*** Opening Record set ***
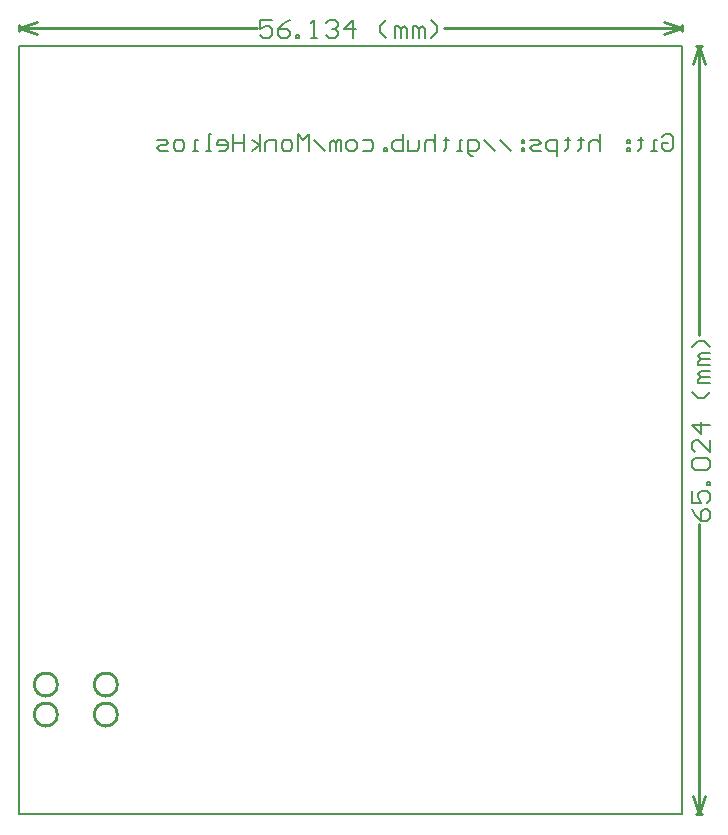
<source format=gbo>
G04 Layer_Color=32896*
%FSLAX44Y44*%
%MOMM*%
G71*
G01*
G75*
%ADD25C,0.2540*%
%ADD28C,0.1270*%
%ADD29C,0.1524*%
%ADD41C,0.2032*%
D25*
X345050Y454700D02*
G03*
X345050Y454700I-9750J0D01*
G01*
X395850D02*
G03*
X395850Y454700I-9750J0D01*
G01*
Y480100D02*
G03*
X395850Y480100I-9750J0D01*
G01*
X345050D02*
G03*
X345050Y480100I-9750J0D01*
G01*
X873760Y1033780D02*
Y1038860D01*
X312420Y1033780D02*
Y1038860D01*
X858520Y1031240D02*
X873760Y1036320D01*
X858520Y1041400D02*
X873760Y1036320D01*
X312420D02*
X327660Y1031240D01*
X312420Y1036320D02*
X327660Y1041400D01*
X672060Y1036320D02*
X873760D01*
X312420D02*
X514120D01*
X885825Y1021080D02*
X890905D01*
X885825Y370840D02*
X890905D01*
X888365Y1021080D02*
X893445Y1005840D01*
X883285D02*
X888365Y1021080D01*
Y370840D02*
X893445Y386080D01*
X883285D02*
X888365Y370840D01*
Y776199D02*
Y1021080D01*
Y370840D02*
Y615721D01*
D28*
X312420Y1021080D02*
X873760D01*
Y370840D02*
Y1021080D01*
X312420Y370840D02*
X873760D01*
X312420D02*
Y1021080D01*
D29*
X526817Y1042413D02*
X516660D01*
Y1034796D01*
X521739Y1037335D01*
X524278D01*
X526817Y1034796D01*
Y1029718D01*
X524278Y1027178D01*
X519199D01*
X516660Y1029718D01*
X542052Y1042413D02*
X536974Y1039874D01*
X531895Y1034796D01*
Y1029718D01*
X534435Y1027178D01*
X539513D01*
X542052Y1029718D01*
Y1032257D01*
X539513Y1034796D01*
X531895D01*
X547130Y1027178D02*
Y1029718D01*
X549670D01*
Y1027178D01*
X547130D01*
X559826D02*
X564905D01*
X562365D01*
Y1042413D01*
X559826Y1039874D01*
X572522D02*
X575061Y1042413D01*
X580140D01*
X582679Y1039874D01*
Y1037335D01*
X580140Y1034796D01*
X577601D01*
X580140D01*
X582679Y1032257D01*
Y1029718D01*
X580140Y1027178D01*
X575061D01*
X572522Y1029718D01*
X595375Y1027178D02*
Y1042413D01*
X587757Y1034796D01*
X597914D01*
X623306Y1027178D02*
X618227Y1032257D01*
Y1037335D01*
X623306Y1042413D01*
X630923Y1027178D02*
Y1037335D01*
X633462D01*
X636002Y1034796D01*
Y1027178D01*
Y1034796D01*
X638541Y1037335D01*
X641080Y1034796D01*
Y1027178D01*
X646158D02*
Y1037335D01*
X648698D01*
X651237Y1034796D01*
Y1027178D01*
Y1034796D01*
X653776Y1037335D01*
X656315Y1034796D01*
Y1027178D01*
X661393D02*
X666472Y1032257D01*
Y1037335D01*
X661393Y1042413D01*
X882271Y628417D02*
X884811Y623339D01*
X889889Y618261D01*
X894967D01*
X897506Y620800D01*
Y625878D01*
X894967Y628417D01*
X892428D01*
X889889Y625878D01*
Y618261D01*
X882271Y643652D02*
Y633496D01*
X889889D01*
X887350Y638574D01*
Y641113D01*
X889889Y643652D01*
X894967D01*
X897506Y641113D01*
Y636035D01*
X894967Y633496D01*
X897506Y648731D02*
X894967D01*
Y651270D01*
X897506D01*
Y648731D01*
X884811Y661427D02*
X882271Y663966D01*
Y669044D01*
X884811Y671583D01*
X894967D01*
X897506Y669044D01*
Y663966D01*
X894967Y661427D01*
X884811D01*
X897506Y686818D02*
Y676662D01*
X887350Y686818D01*
X884811D01*
X882271Y684279D01*
Y679201D01*
X884811Y676662D01*
X897506Y699514D02*
X882271D01*
X889889Y691897D01*
Y702054D01*
X897506Y727445D02*
X892428Y722367D01*
X887350D01*
X882271Y727445D01*
X897506Y735063D02*
X887350D01*
Y737602D01*
X889889Y740141D01*
X897506D01*
X889889D01*
X887350Y742680D01*
X889889Y745220D01*
X897506D01*
Y750298D02*
X887350D01*
Y752837D01*
X889889Y755376D01*
X897506D01*
X889889D01*
X887350Y757915D01*
X889889Y760455D01*
X897506D01*
Y765533D02*
X892428Y770611D01*
X887350D01*
X882271Y765533D01*
D41*
X857089Y943551D02*
X859374Y945837D01*
X863945D01*
X866230Y943551D01*
Y934410D01*
X863945Y932125D01*
X859374D01*
X857089Y934410D01*
Y938981D01*
X861659D01*
X852518Y932125D02*
X847948D01*
X850233D01*
Y941266D01*
X852518D01*
X838807Y943551D02*
Y941266D01*
X841092D01*
X836522D01*
X838807D01*
Y934410D01*
X836522Y932125D01*
X829666Y941266D02*
X827381D01*
Y938981D01*
X829666D01*
Y941266D01*
Y934410D02*
X827381D01*
Y932125D01*
X829666D01*
Y934410D01*
X804528Y945837D02*
Y932125D01*
Y938981D01*
X802243Y941266D01*
X797672D01*
X795387Y938981D01*
Y932125D01*
X788531Y943551D02*
Y941266D01*
X790816D01*
X786246D01*
X788531D01*
Y934410D01*
X786246Y932125D01*
X777105Y943551D02*
Y941266D01*
X779390D01*
X774819D01*
X777105D01*
Y934410D01*
X774819Y932125D01*
X767964Y927554D02*
Y941266D01*
X761108D01*
X758823Y938981D01*
Y934410D01*
X761108Y932125D01*
X767964D01*
X754252D02*
X747396D01*
X745111Y934410D01*
X747396Y936695D01*
X751967D01*
X754252Y938981D01*
X751967Y941266D01*
X745111D01*
X740541D02*
X738255D01*
Y938981D01*
X740541D01*
Y941266D01*
Y934410D02*
X738255D01*
Y932125D01*
X740541D01*
Y934410D01*
X729114Y932125D02*
X719973Y941266D01*
X715403Y932125D02*
X706262Y941266D01*
X697121Y927554D02*
X694835D01*
X692550Y929840D01*
Y941266D01*
X699406D01*
X701691Y938981D01*
Y934410D01*
X699406Y932125D01*
X692550D01*
X687980D02*
X683409D01*
X685694D01*
Y941266D01*
X687980D01*
X674268Y943551D02*
Y941266D01*
X676553D01*
X671983D01*
X674268D01*
Y934410D01*
X671983Y932125D01*
X665127Y945837D02*
Y932125D01*
Y938981D01*
X662842Y941266D01*
X658271D01*
X655986Y938981D01*
Y932125D01*
X651415Y941266D02*
Y934410D01*
X649130Y932125D01*
X642274D01*
Y941266D01*
X637704Y945837D02*
Y932125D01*
X630848D01*
X628563Y934410D01*
Y936695D01*
Y938981D01*
X630848Y941266D01*
X637704D01*
X623992Y932125D02*
Y934410D01*
X621707D01*
Y932125D01*
X623992D01*
X603425Y941266D02*
X610281D01*
X612566Y938981D01*
Y934410D01*
X610281Y932125D01*
X603425D01*
X596569D02*
X591999D01*
X589713Y934410D01*
Y938981D01*
X591999Y941266D01*
X596569D01*
X598854Y938981D01*
Y934410D01*
X596569Y932125D01*
X585143D02*
Y941266D01*
X582858D01*
X580572Y938981D01*
Y932125D01*
Y938981D01*
X578287Y941266D01*
X576002Y938981D01*
Y932125D01*
X571431D02*
X562290Y941266D01*
X557720Y932125D02*
Y945837D01*
X553149Y941266D01*
X548579Y945837D01*
Y932125D01*
X541723D02*
X537152D01*
X534867Y934410D01*
Y938981D01*
X537152Y941266D01*
X541723D01*
X544008Y938981D01*
Y934410D01*
X541723Y932125D01*
X530297D02*
Y941266D01*
X523441D01*
X521156Y938981D01*
Y932125D01*
X516585D02*
Y945837D01*
Y936695D02*
X509729Y941266D01*
X516585Y936695D02*
X509729Y932125D01*
X502874Y945837D02*
Y932125D01*
Y938981D01*
X493732D01*
Y945837D01*
Y932125D01*
X482306D02*
X486877D01*
X489162Y934410D01*
Y938981D01*
X486877Y941266D01*
X482306D01*
X480021Y938981D01*
Y936695D01*
X489162D01*
X475451Y932125D02*
X470880D01*
X473165D01*
Y945837D01*
X475451D01*
X464024Y932125D02*
X459454D01*
X461739D01*
Y941266D01*
X464024D01*
X450313Y932125D02*
X445742D01*
X443457Y934410D01*
Y938981D01*
X445742Y941266D01*
X450313D01*
X452598Y938981D01*
Y934410D01*
X450313Y932125D01*
X438886D02*
X432030D01*
X429745Y934410D01*
X432030Y936695D01*
X436601D01*
X438886Y938981D01*
X436601Y941266D01*
X429745D01*
M02*

</source>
*** Closing Record set ***
Please copy the line holding "X443457Y934410D01*" and all lines after it to the end of the records, exactly, and nothing else.

Expected answer:
X443457Y934410D01*
Y938981D01*
X445742Y941266D01*
X450313D01*
X452598Y938981D01*
Y934410D01*
X450313Y932125D01*
X438886D02*
X432030D01*
X429745Y934410D01*
X432030Y936695D01*
X436601D01*
X438886Y938981D01*
X436601Y941266D01*
X429745D01*
M02*

</source>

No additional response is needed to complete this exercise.